Laparoscopic minimally invasive radical prostatectomy is a curative, nerve-sparing surgery for prostate cancer. The duration of the surgery depends on various factors but is typically between four to six hours.
Pinto, who studied in Germany, France, India and most notably at Groote Schuur Hospital in South Africa, the site of the world’s first heart transplant, said that the procedure far exceeds its predecessor, open radical prostatectomy.
“It’s curative surgery for prostate cancer,” Pinto said in an interview with The Nassau Guardian on Saturday.
“[It is] minimally invasive in that we use keyhole, tiny incisions using long precise surgical instruments, to do the surgery [and] looking on a four-dimensional screen.
“We put in a small little camera [and] everything is done via the image on the screen.

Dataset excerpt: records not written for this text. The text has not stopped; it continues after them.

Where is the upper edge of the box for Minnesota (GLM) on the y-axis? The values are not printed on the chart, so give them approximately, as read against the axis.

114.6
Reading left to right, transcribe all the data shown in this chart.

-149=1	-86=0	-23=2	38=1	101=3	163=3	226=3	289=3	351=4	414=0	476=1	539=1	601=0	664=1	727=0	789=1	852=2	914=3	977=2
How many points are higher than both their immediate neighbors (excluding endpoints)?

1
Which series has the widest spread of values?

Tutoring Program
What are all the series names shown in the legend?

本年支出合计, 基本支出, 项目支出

“In that way, because there’s no big cut through every muscle layer, there’s no long recovery afterward.
“Within hours of the surgery, they’re up out of bed walking around. They’re out of hospital a lot quicker, reliant on less pain medications, back to the normalcy of their life, back to work and their regular activities a lot quicker than the big cut.”

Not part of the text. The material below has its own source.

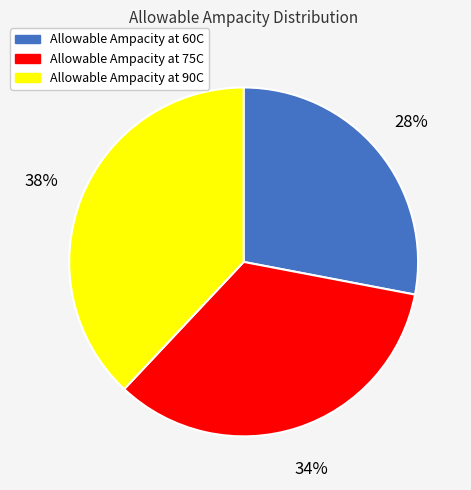

Is it true that Allowable Ampacity at 60C is 15% of the pie?

False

Current U.S. statistics show that one in six men worldwide will be diagnosed with prostate cancer during their lifetime.
Pinto said that Bahamian men are even more at risk due to being of African ancestry, which increases the chances of an earlier, more aggressive form of prostate cancer, obesity and alcohol intake.
He added that the minimally invasive surgery is nerve-sparing, which allows men to retain their ability to have normal erections, which in the case of 60 to 70 percent of open prostate surgeries, men report worse erections or none at all.
“The goal of prostate curative surgery is to do three things, it’s called the trifecta,” Pinto said.
“We want to make sure that, of course, someone is cancer free, that we’ve removed all of the cancer and it’s not going to come back.
“Also, that we maintain the erections so that the nerves are not destroyed, stretched or disrupted so that someone will have the same erections before operation [and] after.
“And that there [are] not complications in regards to any urinary issues.
“We don’t want anyone leaking urine or every time they cough [or] sneeze they leak urine.”
Pinto said he aims to make the minimally invasive procedure the standard in The Bahamas.
He said he wants to save people from unnecessary death or taking radical steps to finance surgeries overseas.
The aim, according to Pinto, is to remove the stigma surrounding prostate cancer, as it is commonly thought of as a sentence of castration at best or death at worst.
As far as cost, Pinto said that the surgery is covered by all insurances and is available at Princess Margaret Hospital.